→ **TASKS FOR THIS EXERCISE**
**1.** Answer these questions from the passage on Gymnasium:
(a) How much money has Gymnasium raised, and in what kind of round?
(b) How long did the "Does America" live stream run?
(c) Which platform does Faze call the closest current analog to short-form television?
**2.** Using the passage on Gymnasium, explain why the company has kept its funding small.

→ **SELECTED PASSAGE**

- Opening Delimiter -

From that template, Gymnasium has developed a broader pitch to Fortune 500 companies: treat your brand as a TV network and commission original shows that live within your brand's cultural universe. Faze frames it as a creative consultancy play, helping brands achieve what he calls "cultural dominance" through owned media rather than paid advertising.
Capital Efficiency and Competitive Position
Gymnasium has raised only $750,000, in a single seed round completed approximately three years ago. Investors include Jeremy Zimmer, former CEO of UTA, and Matthew Seagull at Attention Capital. The company has not raised additional capital since. The lean structure is intentional — Faze argues that large raises in this space historically force studios into unsustainable content volume targets.
Traditional unscripted television studios remain largely unable to compete because their operating model requires pitching to a network before production begins. Gymnasium goes directly to the feed, compresses the development cycle, and validates concepts through organic distribution before committing significant resources. Faze draws an explicit parallel to Silicon Valley's build-first, distribute-later ethos, noting Hollywood has lacked startup DNA for roughly a century.
The Talent Retention Problem
Faze acknowledges that creator leverage is structurally weighted toward the talent, not the studio. He points to the Barstool pattern — Dave Portnoy built Alex Cooper, Cooper left, Cooper then elevated Alex Earl, Earl departed — as a recurring dynamic across the industry. His current answer is to orient Gymnasium's long-term value around brand clients rather than individual creator relationships, arguing that brands are stickier counterparties than stars.
A secondary model involves incubating creators within branded content ecosystems. The framing is that a creator who becomes famous via a brand-funded show becomes a durable ambassador for that brand, regardless of whether they subsequently operate independently.
Live Streaming and the Platform Landscape
Faze is bullish on live streaming as the next dominant format, citing the emergent power of IShowSpeed as the clearest example. Gymnasium produced Speed's "Does America" tour, a 35-day continuous live stream in which Speed did not turn off his camera for the entire duration. The key insight Faze draws from Speed's model is the audience relationship: live streaming creates parasocial intimacy at a scale that pre-recorded content cannot replicate, and live content generates clip inventory that algorithmically hacks every downstream platform simultaneously.
On platform differentiation, Faze distinguishes TikTok as the closest current analog to short-form television — users open it with intent to watch content — versus Instagram Reels, which functions as an accidental discovery layer within a social utility app. YouTube Shorts he views as demographically narrow. Gymnasium has had individual shows fail completely on TikTok and Instagram while going viral on YouTube, and vice versa, suggesting platform-audience fit is non-trivial even for experienced producers.

- Closing Delimiter -

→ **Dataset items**
- Opening Delimiter -

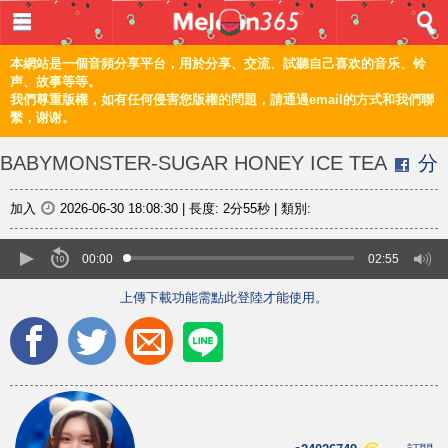
登入 / 註冊
首頁
本網站是一個音頻分享平台，用於分享、交流、試聽自己喜欢的音乐、铃
声、故事等等。
我們尊重版權，如有任何侵害您版權的問題，請通過email的方式和我們聯
音樂
繫，谢谢。
頻道
BABYMONSTER-SUGAR HONEY ICE TEA
分
上傳
享
加入
2026-06-30 18:08:30
|
長度:
2分55秒
|
類別:
編輯
00:00
02:55
上傳下載功能需點此登陸才能使用。
電腦版
简体
©2021 甜瓜365 Melon365 Melon365.com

- Closing Delimiter -

→ **RESULTS IN ORDER**
**1.**
(a) $750,000, in a single seed round.
(b) 35 days.
(c) TikTok.

**2.** The lean structure is intentional. Faze argues that large raises in this space have historically forced studios into content volume targets they cannot sustain.